Every twelve hours, I have to think about mortality. Every twelve hours, I plead with my cat, remind him that it's good for him, kiss his forehead between each pill, stroke his throat—it's spell-like.

[Vlad forgives me instantly, climbs into my lap and purrs across my wrists while I type.]

It drives me nuts, this mystery of materiality. Everyone knows Walt Whitman says we contain multitudes, and that is just bonkers. Why are we tethered to ourselves? Why is my sweet cat tethered to this malfunctioning heart? Why am I tethered to this cat? So many writers that I love are interested in the idea of expressing the inexpressible, of reaching toward that which cannot be known, and me too, me too, but what if you have to do it every twelve hours and what if it's not your philosophy but your cat?

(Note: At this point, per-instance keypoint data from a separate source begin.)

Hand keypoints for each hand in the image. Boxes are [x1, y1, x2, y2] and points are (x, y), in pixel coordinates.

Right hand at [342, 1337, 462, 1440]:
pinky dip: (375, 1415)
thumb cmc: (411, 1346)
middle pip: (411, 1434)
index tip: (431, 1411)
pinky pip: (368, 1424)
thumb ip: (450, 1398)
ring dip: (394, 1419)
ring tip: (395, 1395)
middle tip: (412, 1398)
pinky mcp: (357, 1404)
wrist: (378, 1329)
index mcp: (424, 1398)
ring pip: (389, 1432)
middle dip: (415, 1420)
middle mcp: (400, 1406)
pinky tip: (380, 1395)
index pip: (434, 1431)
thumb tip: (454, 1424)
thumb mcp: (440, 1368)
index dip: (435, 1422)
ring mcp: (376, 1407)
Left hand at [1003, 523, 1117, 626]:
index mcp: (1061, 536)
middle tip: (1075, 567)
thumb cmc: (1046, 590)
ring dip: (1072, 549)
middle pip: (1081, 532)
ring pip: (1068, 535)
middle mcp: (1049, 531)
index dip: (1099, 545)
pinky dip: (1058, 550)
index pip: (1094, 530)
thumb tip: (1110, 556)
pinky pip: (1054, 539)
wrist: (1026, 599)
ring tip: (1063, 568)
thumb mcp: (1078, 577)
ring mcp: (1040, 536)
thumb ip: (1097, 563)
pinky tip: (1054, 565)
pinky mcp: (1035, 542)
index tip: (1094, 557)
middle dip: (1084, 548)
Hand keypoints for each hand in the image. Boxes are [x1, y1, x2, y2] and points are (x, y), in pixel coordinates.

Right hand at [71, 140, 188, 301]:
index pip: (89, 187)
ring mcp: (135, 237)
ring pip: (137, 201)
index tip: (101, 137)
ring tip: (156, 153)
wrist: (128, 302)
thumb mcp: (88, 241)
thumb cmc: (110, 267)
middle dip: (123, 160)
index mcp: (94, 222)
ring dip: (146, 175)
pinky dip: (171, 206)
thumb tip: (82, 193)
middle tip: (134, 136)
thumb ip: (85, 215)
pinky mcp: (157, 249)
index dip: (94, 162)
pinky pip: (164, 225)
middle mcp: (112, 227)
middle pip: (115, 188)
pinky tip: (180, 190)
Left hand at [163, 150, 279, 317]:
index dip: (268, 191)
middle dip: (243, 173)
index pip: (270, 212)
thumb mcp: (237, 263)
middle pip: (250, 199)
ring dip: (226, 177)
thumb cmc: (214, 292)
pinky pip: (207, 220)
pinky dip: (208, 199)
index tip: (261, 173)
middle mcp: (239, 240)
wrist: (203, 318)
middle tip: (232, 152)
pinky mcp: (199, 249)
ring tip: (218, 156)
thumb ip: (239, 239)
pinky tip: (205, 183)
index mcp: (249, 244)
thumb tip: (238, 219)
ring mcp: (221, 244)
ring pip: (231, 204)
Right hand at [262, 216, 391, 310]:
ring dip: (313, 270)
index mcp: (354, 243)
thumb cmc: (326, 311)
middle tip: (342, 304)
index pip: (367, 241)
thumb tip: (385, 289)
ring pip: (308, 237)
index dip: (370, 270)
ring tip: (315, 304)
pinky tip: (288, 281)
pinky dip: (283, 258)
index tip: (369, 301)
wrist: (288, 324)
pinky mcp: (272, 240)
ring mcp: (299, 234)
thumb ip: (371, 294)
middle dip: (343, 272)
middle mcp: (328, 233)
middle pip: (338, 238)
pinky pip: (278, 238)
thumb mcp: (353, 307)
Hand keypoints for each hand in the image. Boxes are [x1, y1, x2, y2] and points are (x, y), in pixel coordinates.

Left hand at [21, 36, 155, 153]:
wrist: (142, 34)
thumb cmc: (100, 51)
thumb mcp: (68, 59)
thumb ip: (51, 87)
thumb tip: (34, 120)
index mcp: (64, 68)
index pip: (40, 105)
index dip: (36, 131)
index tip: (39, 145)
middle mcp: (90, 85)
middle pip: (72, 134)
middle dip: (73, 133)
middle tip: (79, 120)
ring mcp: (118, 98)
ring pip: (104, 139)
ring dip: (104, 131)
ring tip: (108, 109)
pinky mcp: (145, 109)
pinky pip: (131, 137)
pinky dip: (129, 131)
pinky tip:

Liquids like water and blood will fill        their small containers / take
shape / as though / bodies of water
were not bounded

When I speak

for my own small body that sleeps
on the coast of my body / it was yours

[Does a ritual need to be chosen?]

[As if I had a choice.]

Language works for me when it comes at me slanted, when it's not quite on the mark. If poetry were just the exact replica of meaning, what point would there be? To get at the inexpressible, you can't quite express it, but leave a door open. No exact match between material and immaterial. A space for the leap, for the act of believing in it.